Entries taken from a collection

═══

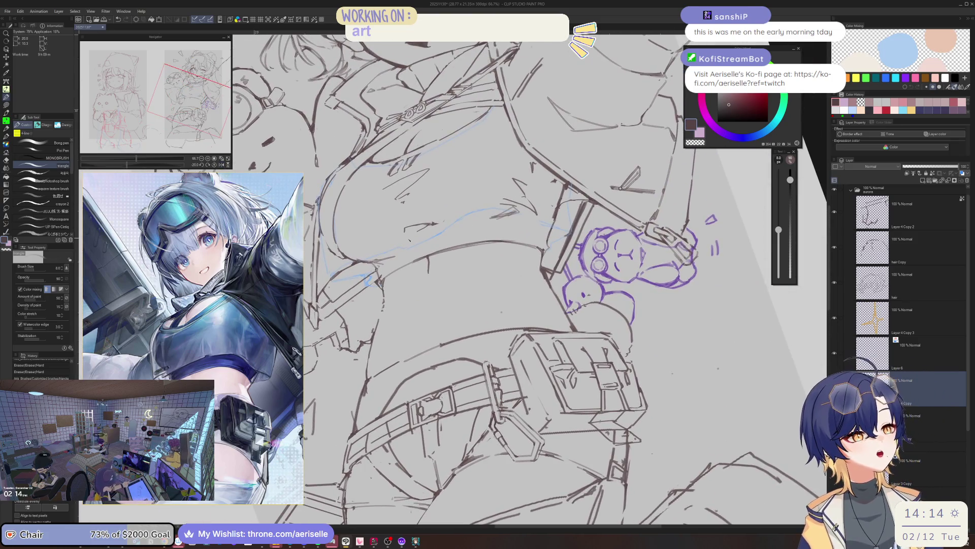
{"action": "scroll", "coordinate": [415, 238], "scroll_direction": "down", "scroll_amount": 1}
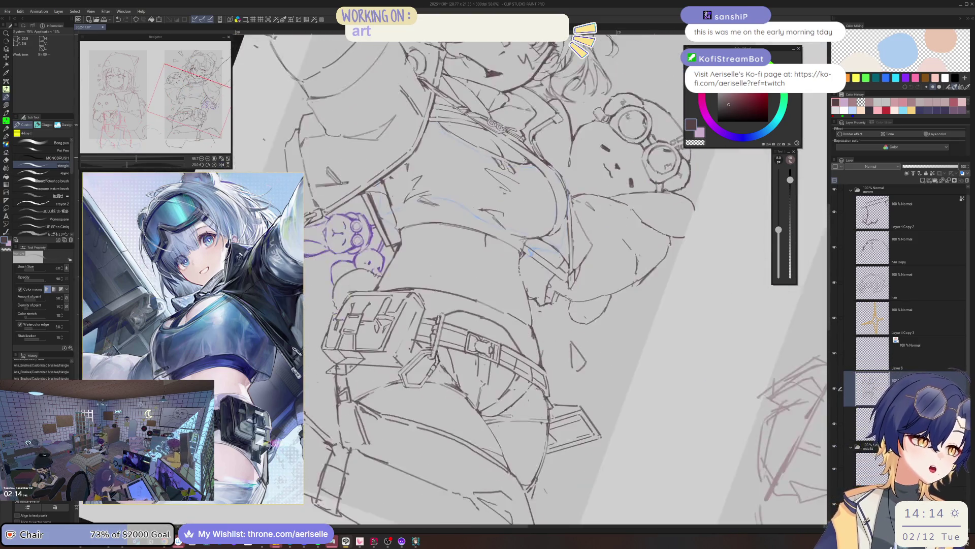
{"action": "scroll", "coordinate": [467, 203], "scroll_direction": "up", "scroll_amount": 1}
{"action": "key", "text": "e"}
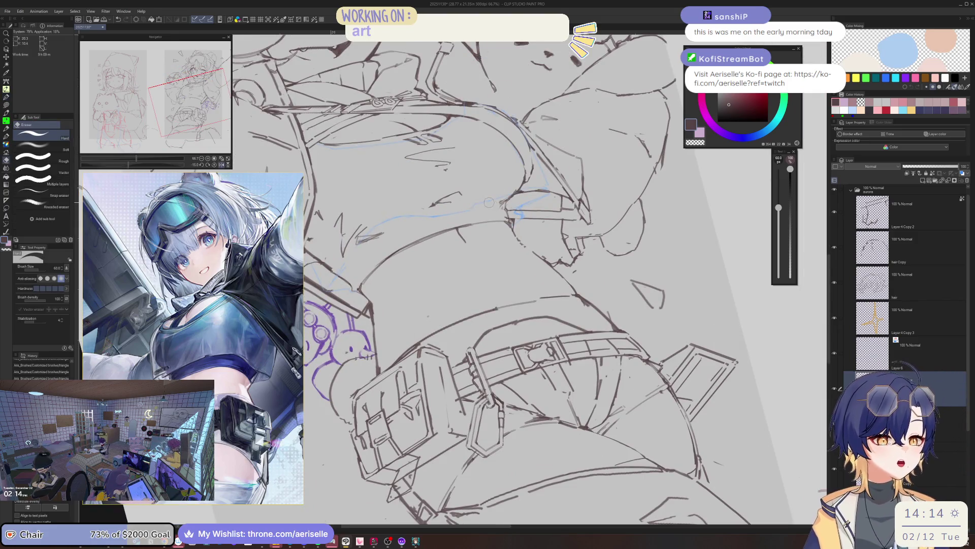
{"action": "scroll", "coordinate": [466, 200], "scroll_direction": "up", "scroll_amount": 2}
{"action": "key", "text": "p"}
{"action": "key", "text": "e"}
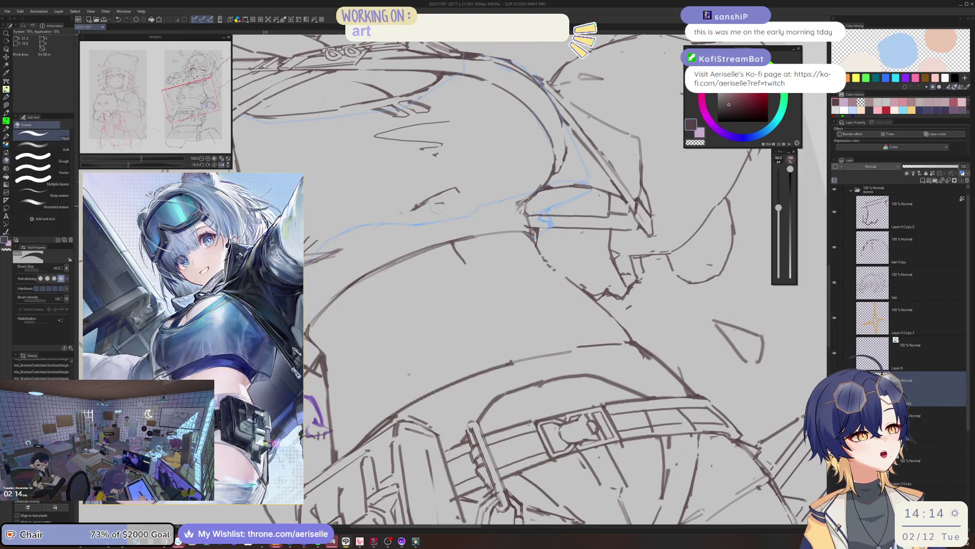
{"action": "key", "text": "p"}
{"action": "mouse_move", "coordinate": [457, 185]}
{"action": "left_mouse_down"}
{"action": "mouse_move", "coordinate": [413, 218]}
{"action": "mouse_move", "coordinate": [458, 187]}
{"action": "mouse_move", "coordinate": [451, 196]}
{"action": "left_mouse_up"}
Step: Zoom out to the whole page and rotate the canvas back fully upright to 0°
{"action": "key", "text": "e"}
{"action": "key", "text": "p"}
{"action": "key", "text": "ctrl+minus"}
{"action": "key", "text": "ctrl+minus"}
{"action": "key", "text": "ctrl+minus"}
{"action": "key", "text": "ctrl+minus"}
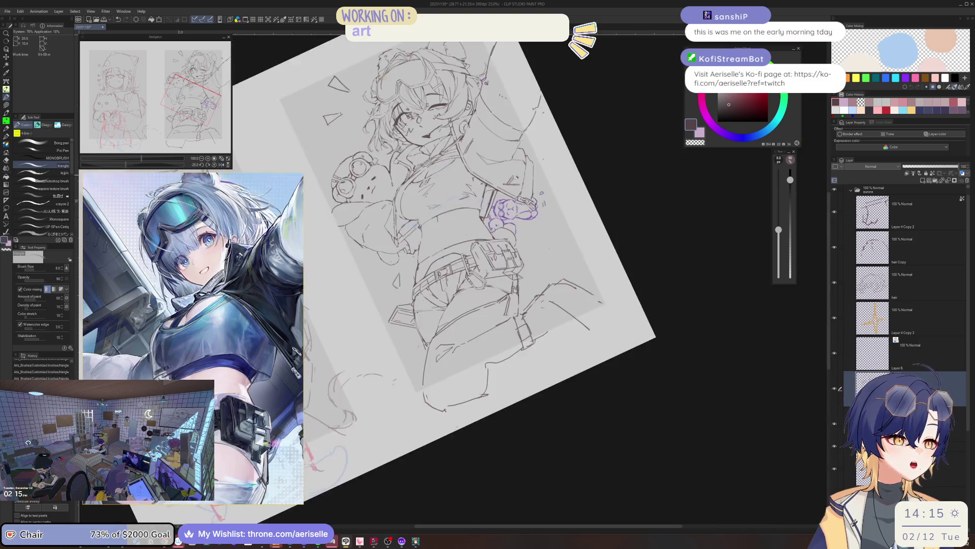
{"action": "key", "text": "minus"}
{"action": "key", "text": "minus"}
{"action": "key", "text": "minus"}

═══

Problem description: The reply should hold every entry above, given again exactly, but not a single picture.

Response to the task:
{"action": "scroll", "coordinate": [415, 238], "scroll_direction": "down", "scroll_amount": 1}
{"action": "scroll", "coordinate": [467, 203], "scroll_direction": "up", "scroll_amount": 1}
{"action": "key", "text": "e"}
{"action": "scroll", "coordinate": [466, 200], "scroll_direction": "up", "scroll_amount": 2}
{"action": "key", "text": "p"}
{"action": "key", "text": "e"}
{"action": "key", "text": "p"}
{"action": "mouse_move", "coordinate": [457, 185]}
{"action": "left_mouse_down"}
{"action": "mouse_move", "coordinate": [413, 218]}
{"action": "mouse_move", "coordinate": [458, 187]}
{"action": "mouse_move", "coordinate": [451, 196]}
{"action": "left_mouse_up"}
Step: Zoom out to the whole page and rotate the canvas back fully upright to 0°
{"action": "key", "text": "e"}
{"action": "key", "text": "p"}
{"action": "key", "text": "ctrl+minus"}
{"action": "key", "text": "ctrl+minus"}
{"action": "key", "text": "ctrl+minus"}
{"action": "key", "text": "ctrl+minus"}
{"action": "key", "text": "minus"}
{"action": "key", "text": "minus"}
{"action": "key", "text": "minus"}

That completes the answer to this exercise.